A rule-based NLP system was designed to capture evidence of a patient’s menopause status including dates of a patient’s last menstrual period, reproductive surgeries, and postmenopause diagnosis as well as their use of birth control and menstrual interruptions. nlp-derived output was used in combination with structured EHR data to classify a patient’s menopausal status. NLP processing and patient classification was performed on a cohort of 307,512 female Veterans receiving healthcare at the US Department of Veterans Affairs (VA).
NLP was validated at 99.6% precision.
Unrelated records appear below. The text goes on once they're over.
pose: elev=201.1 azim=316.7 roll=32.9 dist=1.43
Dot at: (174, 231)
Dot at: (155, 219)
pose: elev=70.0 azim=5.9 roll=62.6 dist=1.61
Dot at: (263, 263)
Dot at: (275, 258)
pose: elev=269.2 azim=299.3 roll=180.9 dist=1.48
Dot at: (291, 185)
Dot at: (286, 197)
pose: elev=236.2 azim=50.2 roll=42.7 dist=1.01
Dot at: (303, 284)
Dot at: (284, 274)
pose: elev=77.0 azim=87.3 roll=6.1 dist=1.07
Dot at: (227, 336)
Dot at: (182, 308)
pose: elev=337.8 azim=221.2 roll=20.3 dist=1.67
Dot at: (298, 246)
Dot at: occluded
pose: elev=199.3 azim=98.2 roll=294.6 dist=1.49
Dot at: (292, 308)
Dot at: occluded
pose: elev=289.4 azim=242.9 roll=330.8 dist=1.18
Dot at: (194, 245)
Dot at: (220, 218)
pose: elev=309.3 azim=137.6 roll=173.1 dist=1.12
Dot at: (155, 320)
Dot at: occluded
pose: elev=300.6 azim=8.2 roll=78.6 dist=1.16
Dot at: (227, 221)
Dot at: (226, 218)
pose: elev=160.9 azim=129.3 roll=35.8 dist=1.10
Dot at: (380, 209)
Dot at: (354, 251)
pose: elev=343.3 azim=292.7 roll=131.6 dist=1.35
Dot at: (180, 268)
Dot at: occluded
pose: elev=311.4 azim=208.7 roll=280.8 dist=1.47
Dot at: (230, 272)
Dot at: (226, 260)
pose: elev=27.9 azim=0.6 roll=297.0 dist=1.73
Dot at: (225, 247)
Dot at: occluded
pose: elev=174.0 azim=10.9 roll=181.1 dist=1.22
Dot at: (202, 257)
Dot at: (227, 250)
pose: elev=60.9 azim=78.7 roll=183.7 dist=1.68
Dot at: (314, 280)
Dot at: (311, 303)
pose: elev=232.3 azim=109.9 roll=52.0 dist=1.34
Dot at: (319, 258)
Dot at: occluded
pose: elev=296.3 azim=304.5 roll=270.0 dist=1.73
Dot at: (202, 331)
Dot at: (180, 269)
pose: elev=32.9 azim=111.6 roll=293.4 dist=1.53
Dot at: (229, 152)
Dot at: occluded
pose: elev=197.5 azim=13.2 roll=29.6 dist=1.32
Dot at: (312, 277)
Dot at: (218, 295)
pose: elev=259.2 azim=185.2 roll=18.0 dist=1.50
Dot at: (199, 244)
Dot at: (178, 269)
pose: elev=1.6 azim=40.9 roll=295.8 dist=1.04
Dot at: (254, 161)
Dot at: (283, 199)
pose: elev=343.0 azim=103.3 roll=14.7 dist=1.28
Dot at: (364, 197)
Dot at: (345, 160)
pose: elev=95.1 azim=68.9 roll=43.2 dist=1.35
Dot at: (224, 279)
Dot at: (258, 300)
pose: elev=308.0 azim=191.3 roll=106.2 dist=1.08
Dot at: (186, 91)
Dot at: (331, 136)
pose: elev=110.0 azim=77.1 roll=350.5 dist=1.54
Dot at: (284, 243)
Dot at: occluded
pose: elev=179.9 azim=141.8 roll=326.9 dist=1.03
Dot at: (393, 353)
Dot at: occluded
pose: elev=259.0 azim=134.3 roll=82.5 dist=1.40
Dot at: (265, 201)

Including the nlp-derived data into a menopause phenotype increased the number of patients with data relevant to their menopausal status by 118%. Using structured codes alone, 81,173 (27.0%) are able to be classified as postmenopausal or premenopausal. However, with the inclusion of NLP, this number increased 167,804 (54.6%) patients. The premenopausal category grew by 532.7% with the inclusion of NLP data.
By employing NLP, it became possible to identify documented data elements that predate VA care, originate outside VA networks, or have no corresponding structured field in the VA EHR that would be otherwise inaccessible for further analysis.
NLP can be used to identify concepts relevant to a patient’s menopausal status in clinical notes. Adding nlp-derived data to an algorithm classifying a patient’s menopausal status significantly increases the number of patients classified using EHR data, ultimately enabling more detailed assessments of the impact of menopause on health outcomes.